Assuming, arguendo, that the appellant's character was placed in issue or that Rule 404(b) is applicable, any relevance the marijuana conviction might have is out-weighed by its prejudicial effect. Rule 403
The Government argues that any error in admitting the evidence was harmless beyond a reasonable doubt — that evidence of a minor marijuana conviction nine years ago could not be deemed unfairly prejudicial. If this were the only error, we might agree, but again we must consider the potential effect of the series of errors in the Government's proof.
Instruction on Cocaine Use
Irwin testified that the night before the San Francisco arrests, he, Baker, McLister, Rucker and four others were at appellant's home. Someone produced cocaine for "socializing", which he ingested to satisfy himself that it was cocaine and not a substitute. He denied knowing who brought the cocaine out. Appellant denied having used it.
Appellant contends that the jury could not permissibly infer from the evidence in the record that he had used cocaine on the night prior to his arrest. He argues that the trial judge's instruction that the jury might draw this conclusion inserted a false issue in the case, and was, therefore error.
It is of course well established that an instruction should not be given if it lacks evidentiary support or is based upon mere suspicion or speculation. See, e. g., United States v. Thomas, 453 F.2d 141, 143 (9 Cir. 1971), cert. denied 405 U.S. 1069, 92 S.Ct. 1516, 31 L.Ed.2d 801 (1978); United States v. Waskow, 519 F.2d 1345, 1347 (8 Cir. 1975). Here Irwin testified that someone produced a small amount of cocaine for "socializing" at McLister's home and that he had a conversation with McLister about the cocaine before it was passed around. There is no evidence, however, that McLister used the cocaine.
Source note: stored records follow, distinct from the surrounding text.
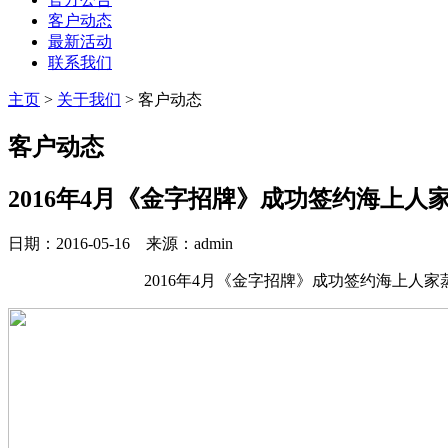
客户动态
最新活动
联系我们
主页
>
关于我们
>
客户动态
客户动态
2016年4月《金字招牌》成功签约海上人家
日期：2016-05-16 来源：admin
2016年4月《金字招牌》成功签约海上人家蒸汽海鲜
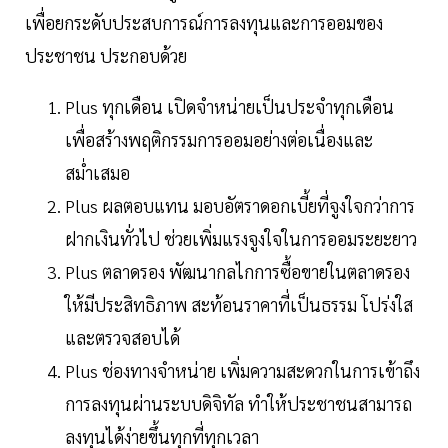
เพื่อยกระดับประสบการณ์การลงทุนและการออมของ
ประชาชน ประกอบด้วย
Plus ทุกเดือน เปิดจำหน่ายเป็นประจำทุกเดือน
เพื่อสร้างพฤติกรรมการออมอย่างต่อเนื่องและ
สม่ำเสมอ
Plus ผลตอบแทน มอบอัตราดอกเบี้ยที่จูงใจกว่าการ
ฝากเงินทั่วไป ช่วยเพิ่มแรงจูงใจในการออมระยะยาว
Plus ตลาดรอง พัฒนากลไกการซื้อขายในตลาดรอง
ให้มีประสิทธิภาพ สะท้อนราคาที่เป็นธรรม โปร่งใส
และตรวจสอบได้
Plus ช่องทางจำหน่าย เพิ่มความสะดวกในการเข้าถึง
การลงทุนผ่านระบบดิจิทัล ทำให้ประชาชนสามารถ
ลงทุนได้ง่ายขึ้นทุกที่ทุกเวลา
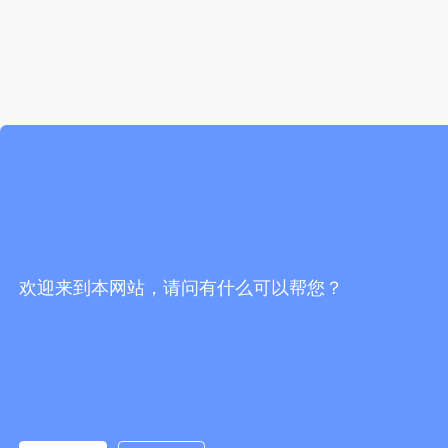
欢迎来到本网站，请问有什么可以帮您？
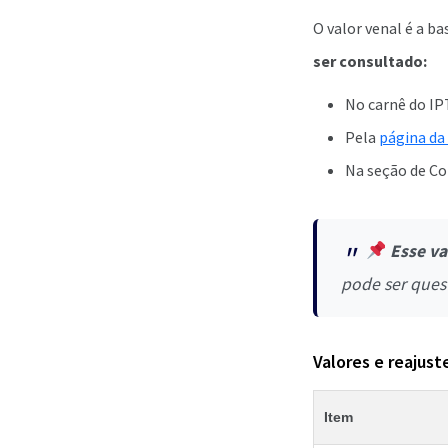
O valor venal é a b
ser consultado:
No carnê do IP
Pela
página da
Na seção de Co
Esse va
pode ser ques
Valores e reajust
Item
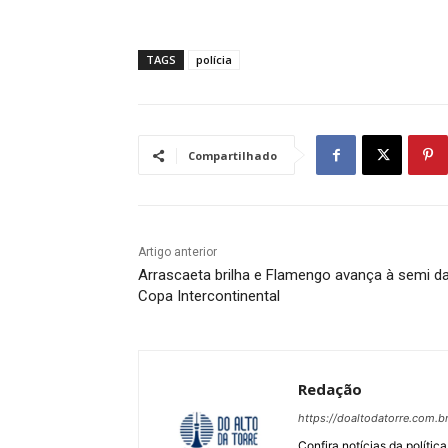
TAGS
polícia
Compartilhado
Artigo anterior
Arrascaeta brilha e Flamengo avança à semi d
Copa Intercontinental
Redação
https://doaltodatorre.com.b
Confira notícias da política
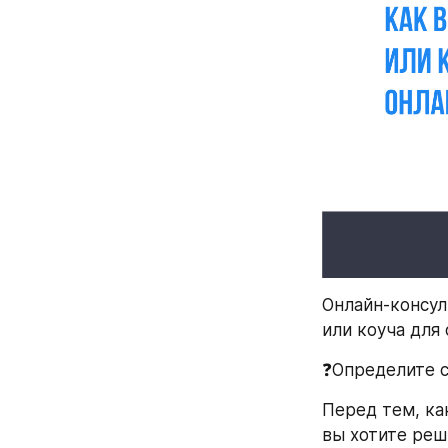
Онлайн-консул
или коуча для
❓Определите с
Перед тем, ка
вы хотите реш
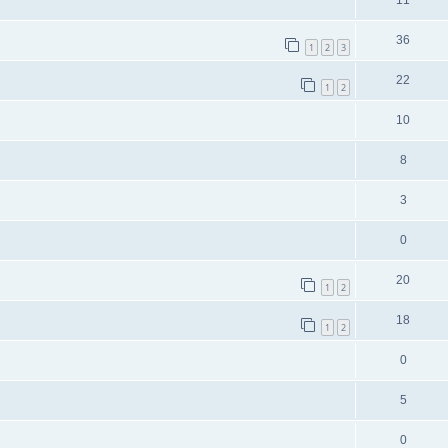
11
36
1
2
3
22
1
2
10
8
3
0
20
1
2
18
1
2
0
5
0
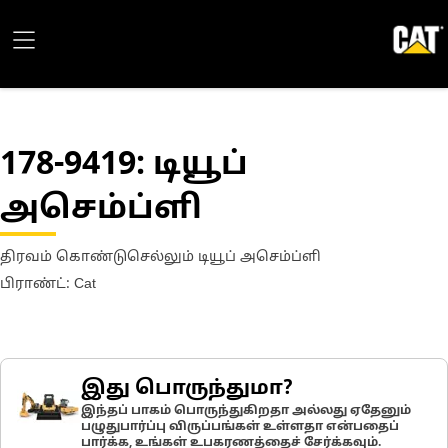
178-9419
: டியூப்
அசெம்ப்ளி
திரவம் கொண்டுசெல்லும் டியூப் அசெம்ப்ளி
பிராண்ட்: Cat
இது பொருந்துமா?
இந்தப் பாகம் பொருந்துகிறதா அல்லது ஏதேனும்
பழுதுபார்ப்பு விருப்பங்கள் உள்ளதா என்பதைப்
பார்க்க, உங்கள் உபகரணத்தைச் சேர்க்கவும்.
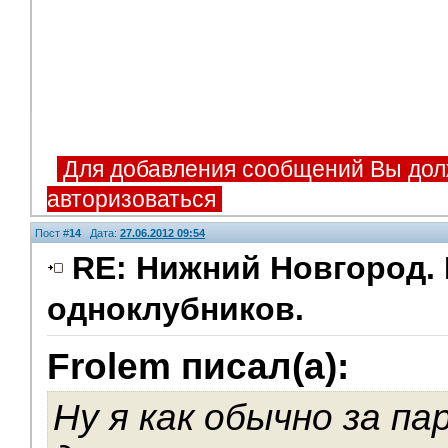
Для добавления сообщений Вы дол
авторизоваться
Пост #
14
Дата:
27.06.2012 09:54
RE: Нижний Новгород. 
одноклубников.
Frolem писал(а):
Ну я как обычно за па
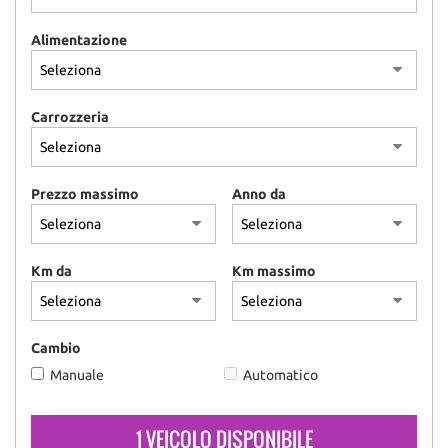
Alimentazione
Carrozzeria
Prezzo massimo
Anno da
Km da
Km massimo
Cambio
Manuale
Automatico
1 VEICOLO DISPONIBILE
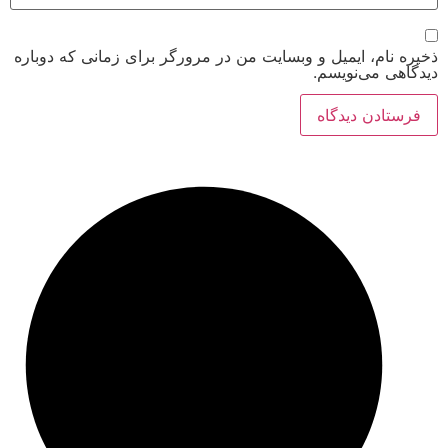
ام، ایمیل و وبسایت من در مرورگر برای زمانی که دوباره
 می‌نویسم.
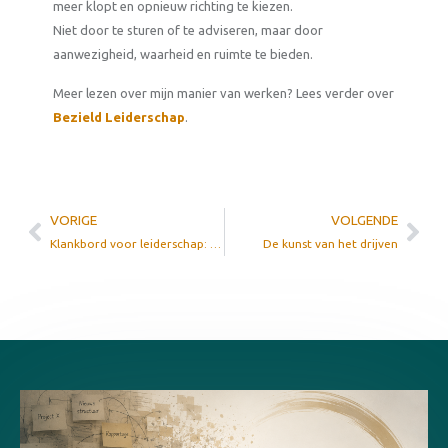
meer klopt en opnieuw richting te kiezen.
Niet door te sturen of te adviseren, maar door
aanwezigheid, waarheid en ruimte te bieden.
Meer lezen over mijn manier van werken? Lees verder over
Bezield Leiderschap
.
VORIGE
VOLGENDE
Klankbord voor leiderschap: hoor je eigen toon en intentie
De kunst van het drijven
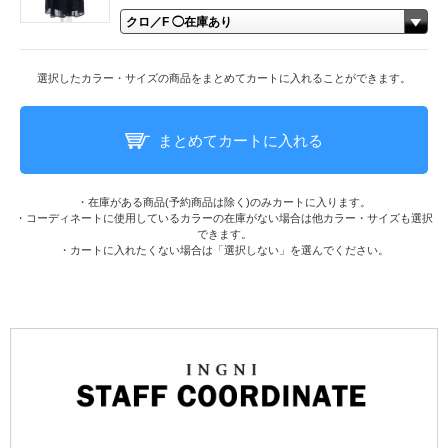
選択したカラー・サイズの商品をまとめてカートに入れることができます。
まとめてカートに入れる
・在庫がある商品(予約商品は除く)のみカートに入ります。
・コーディネートに使用しているカラーの在庫がない場合は他カラー・サイズも選択
できます。
・カートに入れたくない場合は「選択しない」を選んでください。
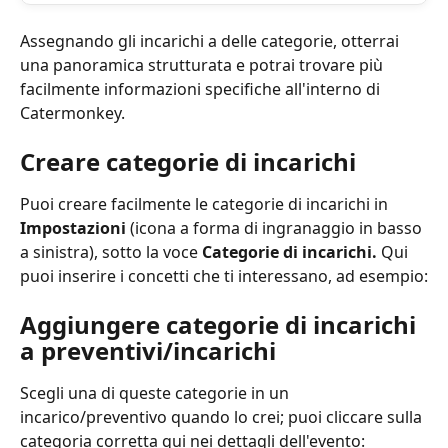
Assegnando gli incarichi a delle categorie, otterrai 
una panoramica strutturata e potrai trovare più 
facilmente informazioni specifiche all'interno di 
Catermonkey. 
Creare categorie di incarichi
Puoi creare facilmente le categorie di incarichi in 
Impostazioni
 (icona a forma di ingranaggio in basso 
a sinistra), sotto la voce 
Categorie di incarichi. 
Qui 
puoi inserire i concetti che ti interessano, ad esempio:
Aggiungere categorie di incarichi 
a preventivi/incarichi
Scegli una di queste categorie in un 
incarico/preventivo quando lo crei; puoi cliccare sulla 
categoria corretta qui nei dettagli dell'evento:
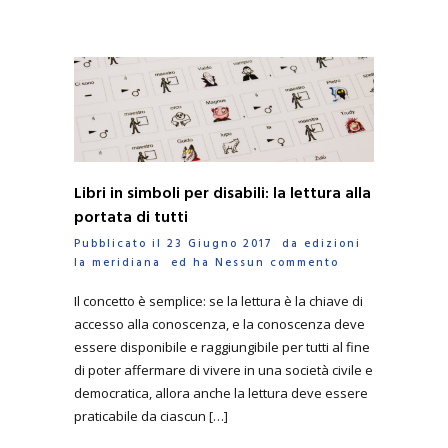
Libri in simboli per disabili: la lettura alla
portata di tutti
Pubblicato il 23 Giugno 2017 da
edizioni
la meridiana
ed ha
Nessun commento
Il concetto è semplice: se la lettura è la chiave di
accesso alla conoscenza, e la conoscenza deve
essere disponibile e raggiungibile per tutti al fine
di poter affermare di vivere in una società civile e
democratica, allora anche la lettura deve essere
praticabile da ciascun […]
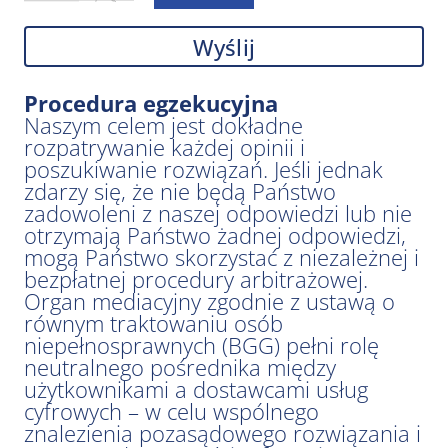
Wyślij
Procedura egzekucyjna
Naszym celem jest dokładne
rozpatrywanie każdej opinii i
poszukiwanie rozwiązań. Jeśli jednak
zdarzy się, że nie będą Państwo
zadowoleni z naszej odpowiedzi lub nie
otrzymają Państwo żadnej odpowiedzi,
mogą Państwo skorzystać z niezależnej i
bezpłatnej procedury arbitrażowej.
Organ mediacyjny zgodnie z ustawą o
równym traktowaniu osób
niepełnosprawnych (BGG) pełni rolę
neutralnego pośrednika między
użytkownikami a dostawcami usług
cyfrowych – w celu wspólnego
znalezienia pozasądowego rozwiązania i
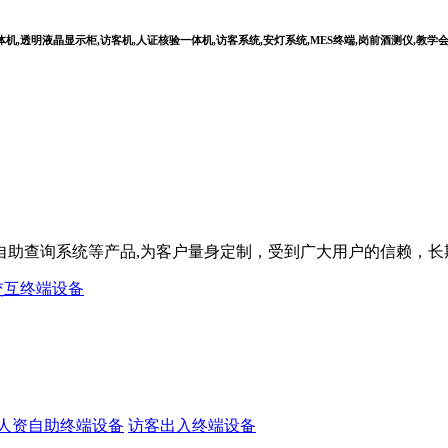
,透明液晶显示柜,访客机,人证核验一体机,访客系统,安灯系统,MES终端,岗前酒测仪,教学
屏,自助查询系统等产品,为客户量身定制，受到广大用户的信赖，
交互终端设备
人资自助终端设备
访客出入终端设备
The Government argues that even though the record "does not specifically reflect that McLister used any of this cocaine", it is reasonable to infer that he used and furnished it; that the erroneous instruction was corrected; and that in any event, it was harmless error in the context of this case.
While a close question is presented, we conclude that the instruction was improper in view of the absence of any evidence that McLister used the cocaine. If this were the only error, we would hold it harmless. As noted supra, however, we are forced to the conclusion that the combined errors were prejudicial and require a reversal. See United States v. Ortega, supra.
Reversed and remanded for new trial.